La buona notizia, dunque, è che il 51enne non ha più sintomi, in attesa degli esiti dei prossimi esami microbiologici che dovrebbero confermare la sua “negativizzazione” (e quindi la sua guarigione). L'uomo lavora per la cooperativa Il Gabbiano, che si occupa in particolare di ragazzi disabili. Li segue anche nel corso degli allenamenti con la squadra della Feralpisalò di Quinta Categoria, il campionato dei disabili.

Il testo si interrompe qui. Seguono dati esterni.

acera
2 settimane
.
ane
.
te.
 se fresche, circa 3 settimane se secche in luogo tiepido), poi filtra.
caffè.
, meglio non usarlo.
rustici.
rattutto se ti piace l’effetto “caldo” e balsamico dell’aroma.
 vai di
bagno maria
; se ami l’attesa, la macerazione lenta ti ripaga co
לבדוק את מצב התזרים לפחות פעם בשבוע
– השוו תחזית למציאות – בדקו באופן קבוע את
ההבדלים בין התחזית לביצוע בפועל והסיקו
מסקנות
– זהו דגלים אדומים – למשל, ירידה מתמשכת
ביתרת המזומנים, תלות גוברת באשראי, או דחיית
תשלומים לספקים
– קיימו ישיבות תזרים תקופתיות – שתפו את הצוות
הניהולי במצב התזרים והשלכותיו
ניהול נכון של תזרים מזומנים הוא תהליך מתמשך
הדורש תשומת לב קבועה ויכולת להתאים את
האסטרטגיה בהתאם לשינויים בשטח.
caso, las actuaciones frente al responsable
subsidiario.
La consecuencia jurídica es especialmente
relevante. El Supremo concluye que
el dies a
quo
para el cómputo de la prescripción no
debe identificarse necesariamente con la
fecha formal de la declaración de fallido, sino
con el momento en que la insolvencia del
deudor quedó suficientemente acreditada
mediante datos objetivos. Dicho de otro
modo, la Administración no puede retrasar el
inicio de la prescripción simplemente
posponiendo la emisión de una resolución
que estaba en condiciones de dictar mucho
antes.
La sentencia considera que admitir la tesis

Il comunicato della società

Da qui la specifica della società: “La situazione è sotto controllo e gestita secondo i protocolli sanitari divulgati dal Ministero della Salute. Il singolo caso è attualmente asintomatico e sotto osservazione del personale Ats, che ha provveduto a controllare chiunque potesse esserne venuto a contatto. Non risultano altri casi sintomatici. Il club ha diramato un ordine di servizio interno seguendo le istruzioni del regolamento sulla prevenzione imposte dal Gruppo, e sta monitorando la situazione sulla base delle disposizioni che il Governo, la Regione e le istituzioni sportive stanno attuando per far fronte all'emergenza”.